We can’t do anything else but laugh about it because it’s not a reality for them – although they do have their own fair share of issues.
We watched the following Lynx ad by Unilever, being discussed in the States. The reason I showed this clip is because there is one female panelist in a studio full of men. Watch their reactions (nothing surprising).
What’s interesting here is mainly the woman’s take on it. It seems like everyone agrees – if it makes money it’s OK.
And the men’s reactions? Well, nothing out of the ordinary. Does that mean that we are also desensitised – seeing ‘boys just being boys’?
This led me to discuss the Porn Culture which surrounds us and how that’s become the ‘fashion’ now. I showed them more clips and what it means to them. I discussed this concept in my penultimate post: The fine line. A chat with teens.
I could have talked about this FOREVER, but time was short. I finished with the trailer for Missrepresentation – the wonderful documentary I hosted a screening of last year – which perfectly encapsulates the serious issue of our gender’s representation in the media.
My colleague then tackled, What is Beautiful?
We looked at photoshopped images and got the girls to do an activity, where they put stickers on each others’ backs with positive phrases about their characteristics.
They loved it.
We talked in groups about some possible party scenarios, looked at sexuality and relationships and finally encouraged them to be a voice – to call out injustices and be a sisterhood to each other.
After lunch the boys and girls came together to listen to Collett Smart.
She discussed issues such as the truly damaging effects of child pageants on young girls (affirming from a very tender age that the only validation a girl can have is through her looks) through to hearing the tragic story of a teen girl who survived a rape.
She reaffirmed many of the issues we had discussed with the girls earlier in the day, which gave those messages more strength – Yay!
But there was one important point that Collett made, that stayed with me – it resonated:
She said the path toward a better social existence between girls and boys; women and men – is mutual respect. There seems to be a huge portion of the responsibility laid on boys and men to respect women, but women and girls also need to respect men.
Question #155: Are women truly respecting men in this hyper-sexualised, porn culture?
It’s a tough question, but we need to step back and look at this through a balanced perspective.
Both genders play a role in perpetuating a state of existence.
Both men and women.
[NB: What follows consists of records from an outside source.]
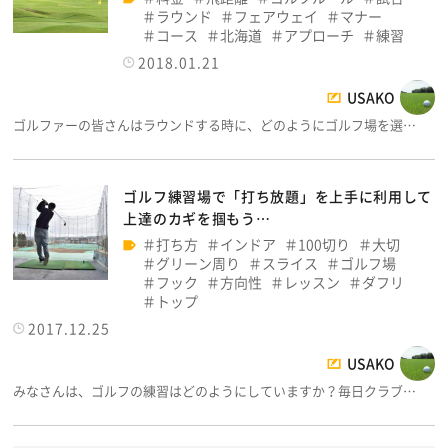
ラウンド
フェアウェイ
マナー
コース
北海道
アプローチ
練習
2018.01.21
USAKO
ゴルファーの皆さんはラウンドする時に、どのようにゴルフ場を選…
ゴルフ練習場で「打ち放題」を上手に利用して
上達のカギを掴もう…
打ち方
インドア
100切り
大切
グリーン周り
スライス
ゴルフ場
フック
方向性
レッスン
ダフリ
トップ
2017.12.25
USAKO
みなさんは、ゴルフの練習はどのようにしていますか？毎日クラブ…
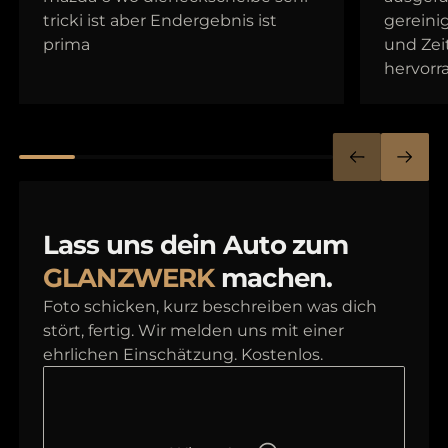
tricki ist aber Endergebnis ist
gereinig
prima
und Zei
hervorr
Lass uns dein Auto zum
GLANZWERK
machen.
Foto schicken, kurz beschreiben was dich
stört, fertig. Wir melden uns mit einer
ehrlichen Einschätzung. Kostenlos.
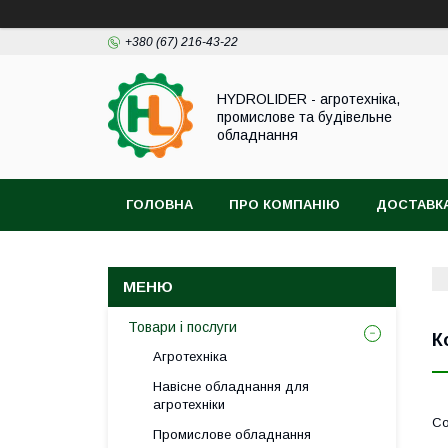
+380 (67) 216-43-22
HYDROLIDER - агротехніка,
промислове та будівельне
обладнання
ГОЛОВНА
ПРО КОМПАНІЮ
ДОСТАВКА
Товари і послуги
К
Агротехніка
Навісне обладнання для
агротехніки
Промислове обладнання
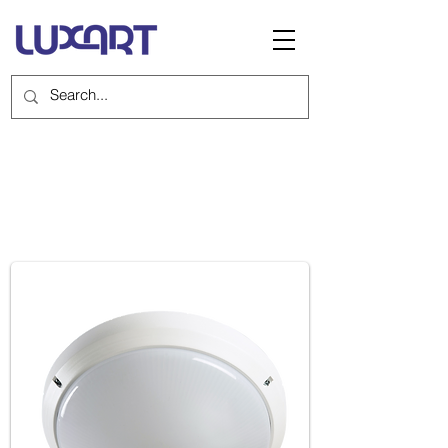
LOOP 1&2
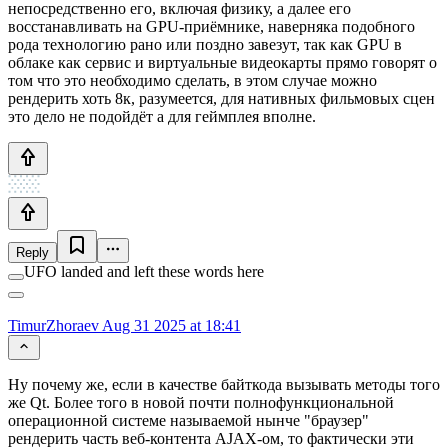
непосредственно его, включая физику, а далее его
восстанавливать на GPU-приёмнике, наверняка подобного
рода технологию рано или поздно завезут, так как GPU в
облаке как сервис и виртуальные видеокарты прямо говорят о
том что это необходимо сделать, в этом случае можно
рендерить хоть 8к, разумеется, для нативных фильмовых сцен
это дело не подойдёт а для геймплея вполне.
Reply
UFO landed and left these words here
TimurZhoraev
Aug 31 2025 at 18:41
Ну почему же, если в качестве байткода вызывать методы того
же Qt. Более того в новой почти полнофункциональной
операционной системе называемой нынче "браузер"
рендерить часть веб-контента AJAX-ом, то фактически эти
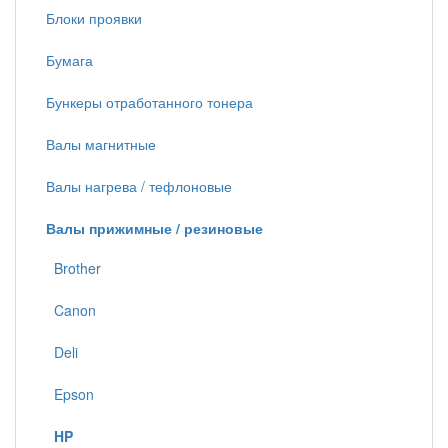
Блоки проявки
Бумага
Бункеры отработанного тонера
Валы магнитные
Валы нагрева / тефлоновые
Валы прижимные / резиновые
Brother
Canon
Deli
Epson
HP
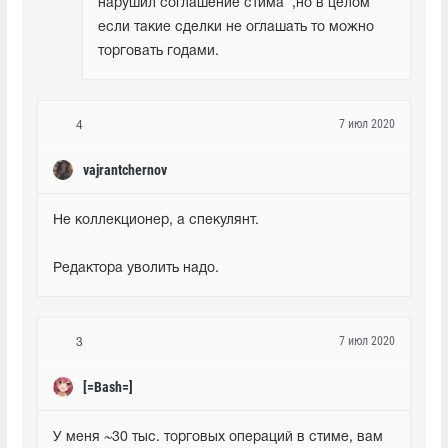
нарушил соглашение стима  ,но в целом 
если такие сделки не оглашать то можно 
торговать годами.
7 июл 2020
4
vajrantchernov
Не коллекционер, а спекулянт.
Редактора уволить надо.
7 июл 2020
3
[=Bash=]
У меня ~30 тыс. торговых операций в стиме, вам 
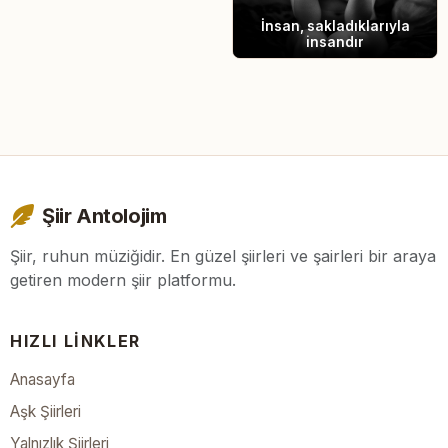
İnsan, sakladıklarıyla
insandır
Şiir Antolojim
Şiir, ruhun müziğidir. En güzel şiirleri ve şairleri bir araya
getiren modern şiir platformu.
HIZLI LINKLER
Anasayfa
Aşk Şiirleri
Yalnızlık Şiirleri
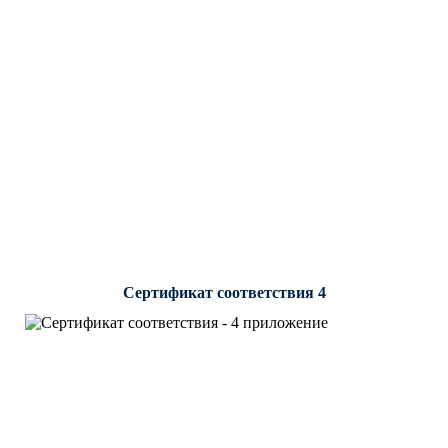
Сертификат соответствия 4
Boys and girls.
Something to ponder.
At the end of this day, I hoped our girls left feeling a little more empowered about their whole selves – not just what they look like – and will become more united as women to cultivate that word – RESPECT – in themselves and those around them.
So it was no surprise that I actually cried a little when I saw the following messages from some of the girls, on my Questions for Women Facebook Page:
I just want to thank you and Miss Fitzgerald for your talk today. I honestly feel so empowered to change the society we live in. I feel so much better about myself and I really want to make a difference in the world. Thank you for opening up my eyes to the world we live in. Hearing what people had to say about me in the sticker activity made me feel so good about myself. To know that people like me for something more than my looks is amazing. You are an inspiration to me and so many others. xx”
“Thanks so much ms. You really are an inspiration xxx”
“MISS ! thank you so much for today ! It really made me think twice about what i do now and the way i see my self. you are a true inspiration and we’re all so lucky and grateful to have you at our school.”
“Thanks so much for today miss! It gave us such a great message in a very fun way. It was really eye opening to many of the girls and it was really good to realise we all empowered each other as women. We love you miss!”
“We’re so lucky to be surrounded by such empowering women!”
My message to these girls was:
“May your love, intelligence, strength and compassion be what shines through and gives you true validation. That’s what makes you beautiful.
You’re all necessary and needed just the way you are. xxx”
I wish I could do this every day. My soul feels full and alive.